L’intégration politique et économique de l’Europe, l’augmentation rapide du commerce mondial, l’émergence de nouvelles technologies et la concurrence économique accrue ont influencé de façon déterminante l’évolution du système du brevet européen. La promotion et la protection des innovations jouissent d’une grande priorité dans la politique économique, une protection efficace par brevet étant de plus en plus souvent reconnue comme un facteur clé.
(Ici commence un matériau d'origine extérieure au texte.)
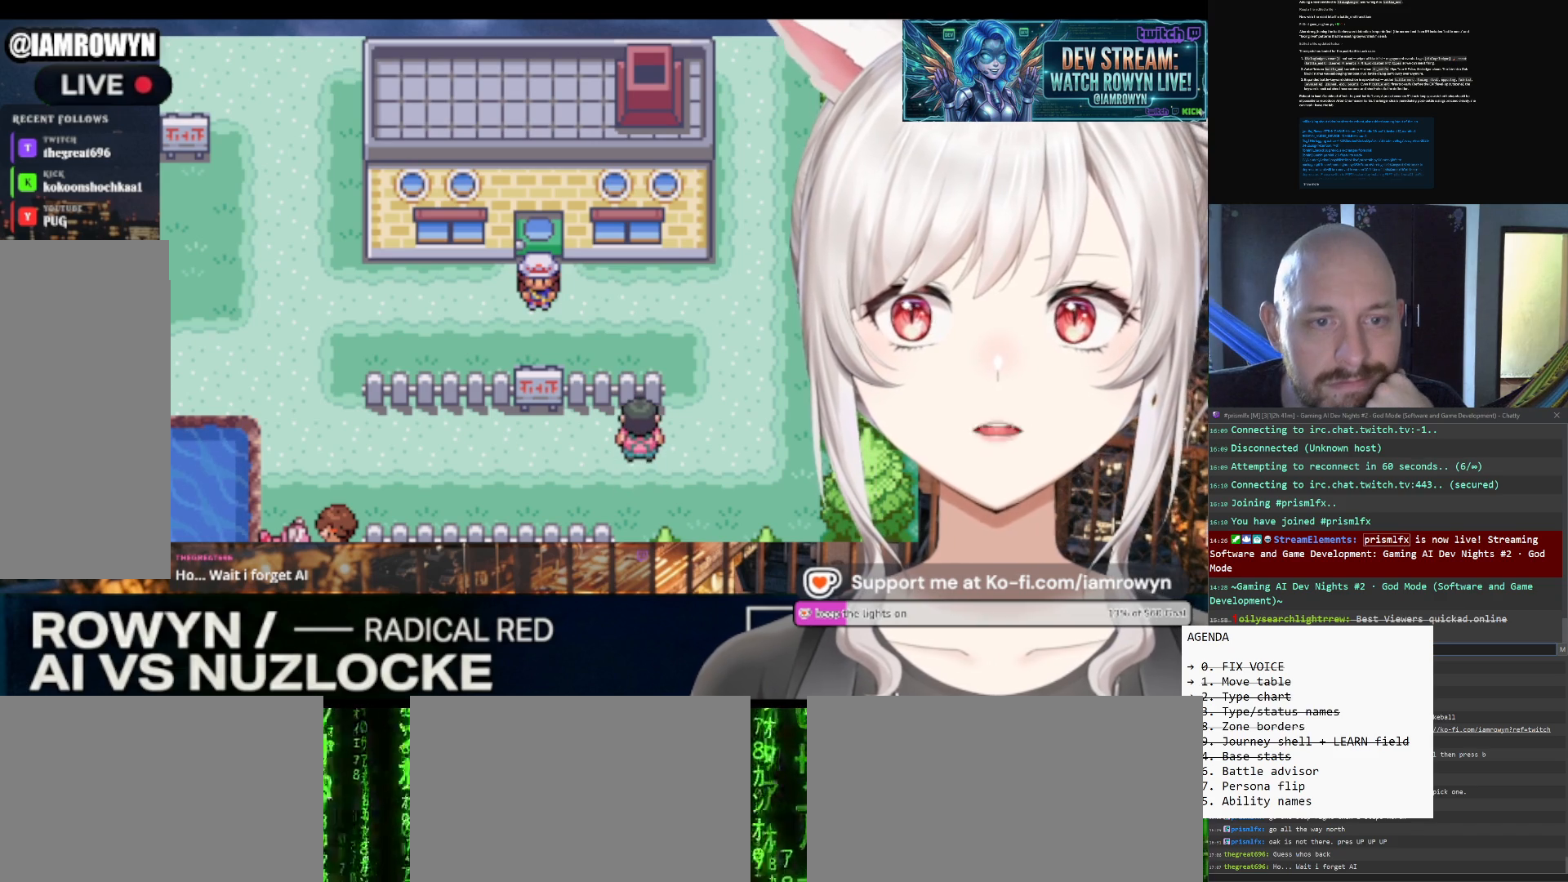
{"buttons": ["A"], "events": []}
Le système commercial mondial qui s’inscrit dans le cadre de l’Organisation mondiale du commerce (OMT) accorde également une grande valeur à la propriété incorporelle et fixe la protection de la propriété intellectuelle dans l’accord sur les ADPIC (Accord sur les aspects des droits de propriété intellectuelle qui touchent au commerce) par le biais de normes minimales. Les droits de propriété industrielle, et notamment les brevets, s’en sont trouvés considérablement renforcés sur le plan institutionnel. L’émergence de technologies nécessitant de considérables recherches et leur présence croissante sur le marché ont sensiblement rehaussé l’importance pratique de la protection par brevet.
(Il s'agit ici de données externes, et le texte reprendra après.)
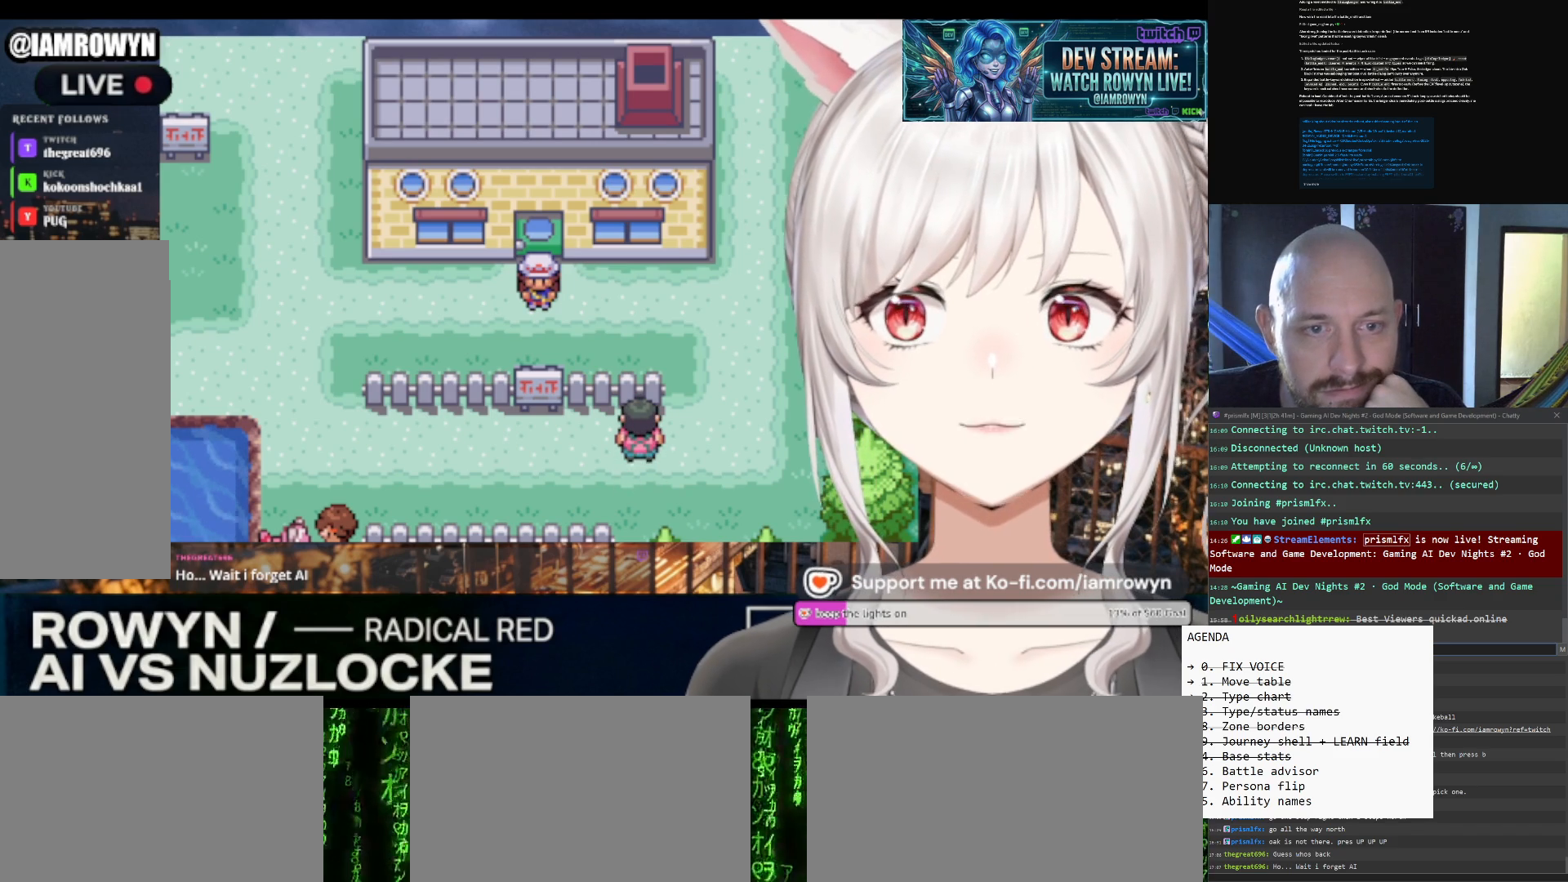
{"buttons": ["A"], "events": []}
Ces facteurs expliquent que l’évolution du système des brevets ait été extrêmement dynamique et que la demande pour les brevets dépasse toutes les prévisions :
– Croissance géographique :
– l’Organisation européenne des brevets compte désormais vingt Etats membres, 23 ans après sa création ;
– six autres Etats (Etats liés par des « accords d’extension ») reconnaissent la validité des brevets européens sur leurs territoires, sans être membres de l’Organisation ;
– huit Etats d’Europe centrale et orientale ont été invités par le Conseil d’administration de l’Organisation à adhérer à partir du 1er juillet 2002.
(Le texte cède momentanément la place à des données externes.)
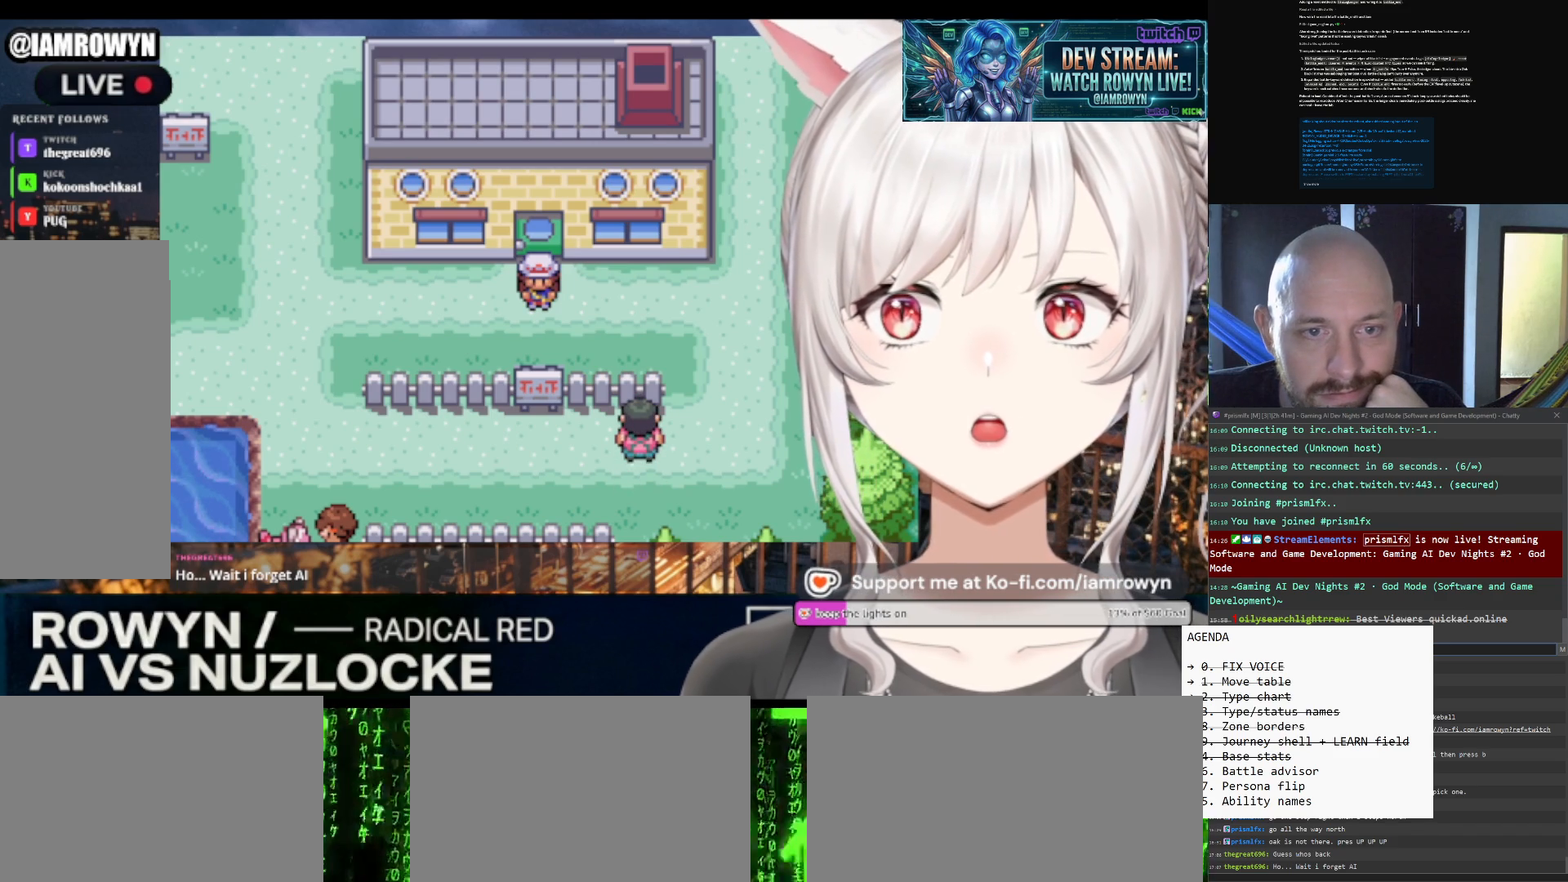
{"buttons": ["A"], "events": []}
– Evolution de l’Office européen des brevets :
– croissance rapide des effectifs, qui sont passés de 940 agents en 1978 à près de 5 000 agents cette année ;
– quatre lieux d’implantation (Munich, La Haye, Berlin et Vienne), avec extension des bâtiments à Munich et à La Haye ;
– budget en hausse : près de 2 milliards de DEM en 2001, comparé à 98 millions de DEM pour le premier exercice budgétaire en 1978.
– Evolution de la charge de travail :
Le nombre de demandes de brevet, qui était de 3 600 en 1978, devrait atteindre 140 000 cette année : le quadruple du maximum de 30 000 demandes européennes prévus par an lors de la création de l’Organisation est déjà atteint. Depuis 1995, le nombre de demande augmente de 70%. L’OEB joue un rôle charnière dans le traitement des demandes internationales au titre du Traité de coopération en matière de brevets (PCT) : environ 60% des travaux de recherche et d’examen dans le cadre du PCT sont effectués par l’OEB. L’Office a pris plusieurs mesures afin de venir efficacement à bout de la charge de travail en croissance rapide. Le projet pilote de fusion de la recherche et de l’examen en matière de brevets (projet BEST) fait partie de ces mesures.
– Evolution du droit des brevets :
Depuis la création de l’Organisation en 1977, le progrès technique s’est enrichi de domaines qui relevaient alors encore de la science-fiction : informatique et commerce électronique, biotechnologie et génie génétique. La pratique suivie par l’Office en matière de brevets et la jurisprudence des chambres de recours se trouvent confrontées à la nécessité de trouver, sur la base de la Convention, des solutions justes pour protéger ces nouvelles technologies.
En outre, le système du brevet européen est également porté par l’évolution du droit au niveau international, à laquelle il doit réagir avec souplesse et diligence.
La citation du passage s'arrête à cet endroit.